*WORK REQUEST*
Print the records below exactly, with no pictures.

Recorded data
....................

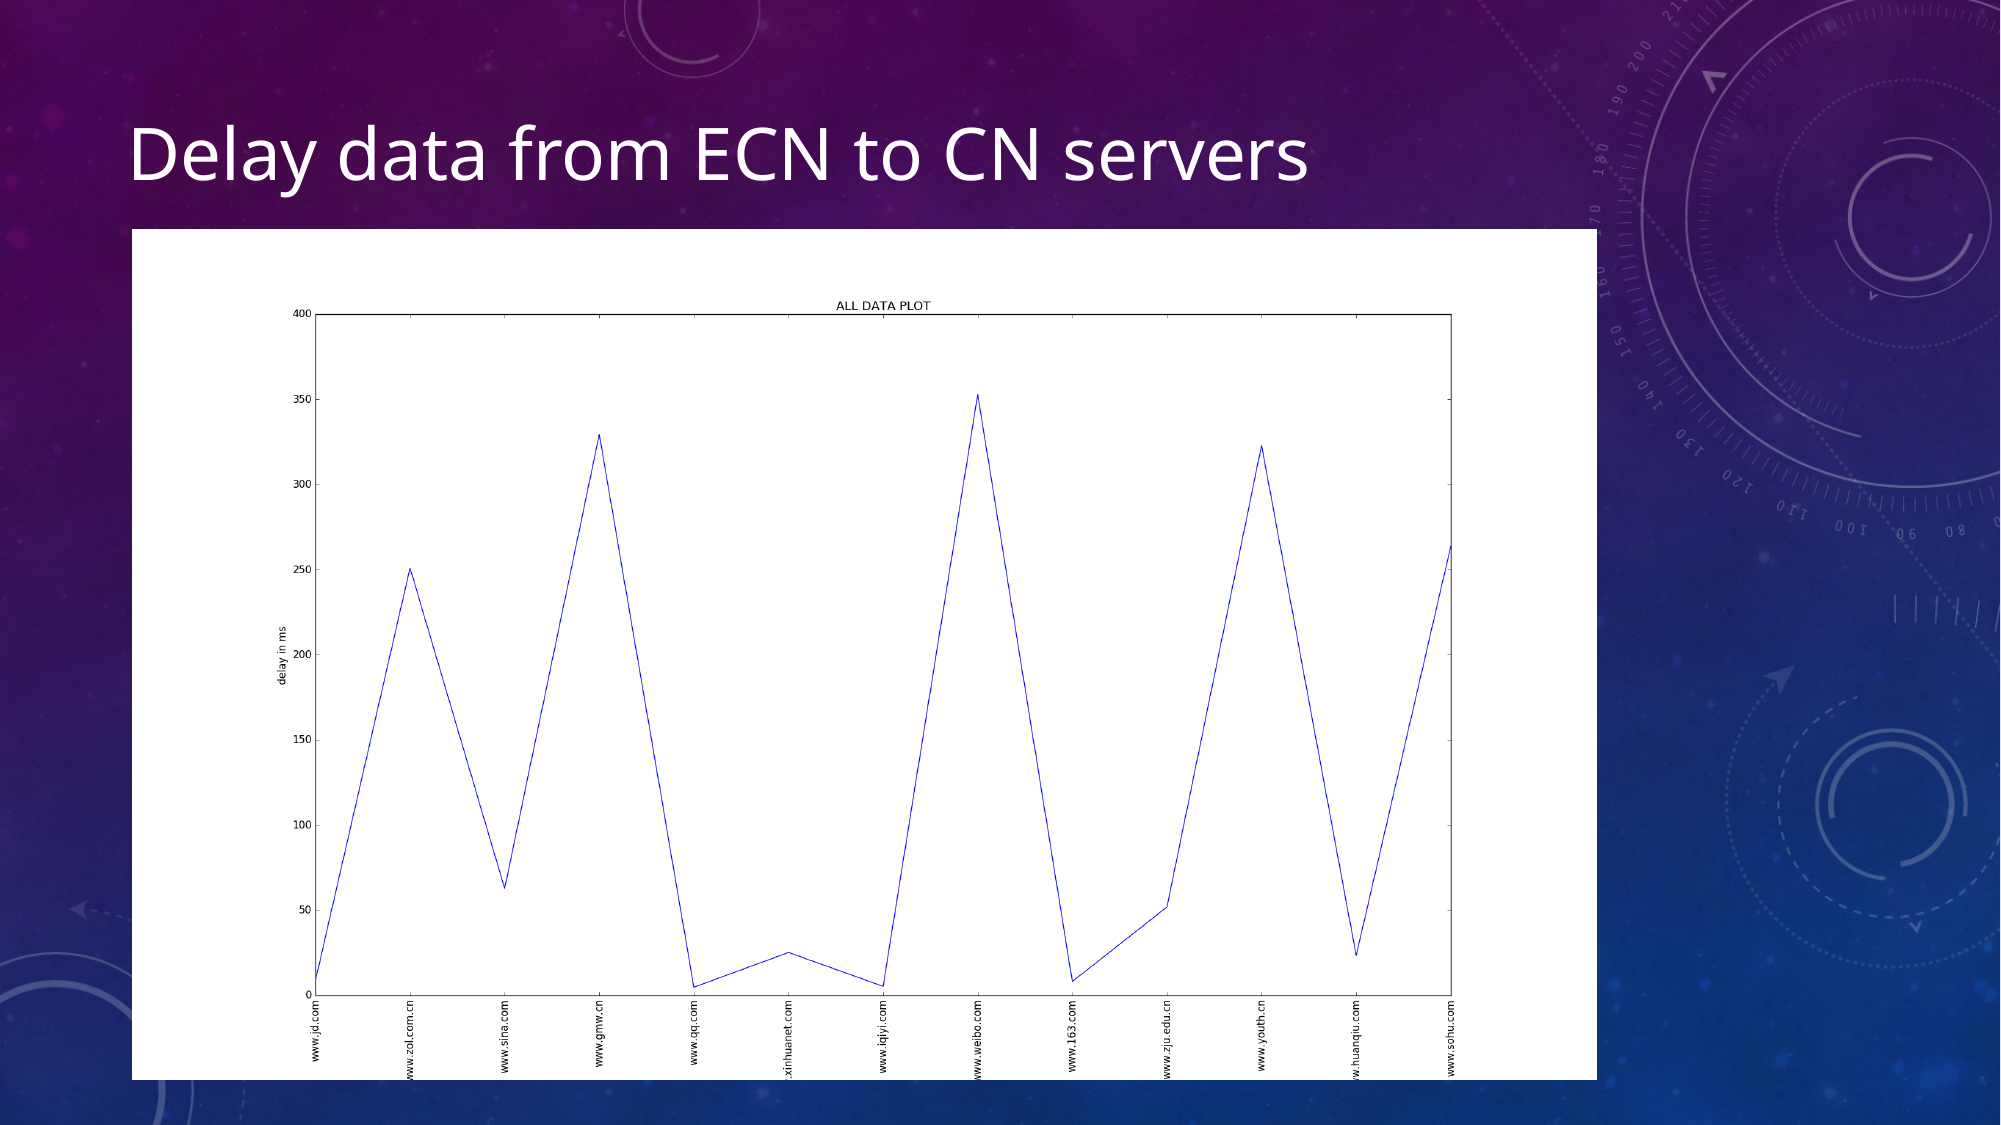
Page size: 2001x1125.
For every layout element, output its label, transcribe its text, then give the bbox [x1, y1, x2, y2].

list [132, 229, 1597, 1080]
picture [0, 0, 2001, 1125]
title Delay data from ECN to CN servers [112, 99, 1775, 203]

....................

*WRITTEN REPLY*
Page size: 2001x1125.
For every layout element, output its label, transcribe its text, then give the bbox [x1, y1, x2, y2].

list [132, 229, 1597, 1080]
picture [0, 0, 2001, 1125]
title Delay data from ECN to CN servers [112, 99, 1775, 203]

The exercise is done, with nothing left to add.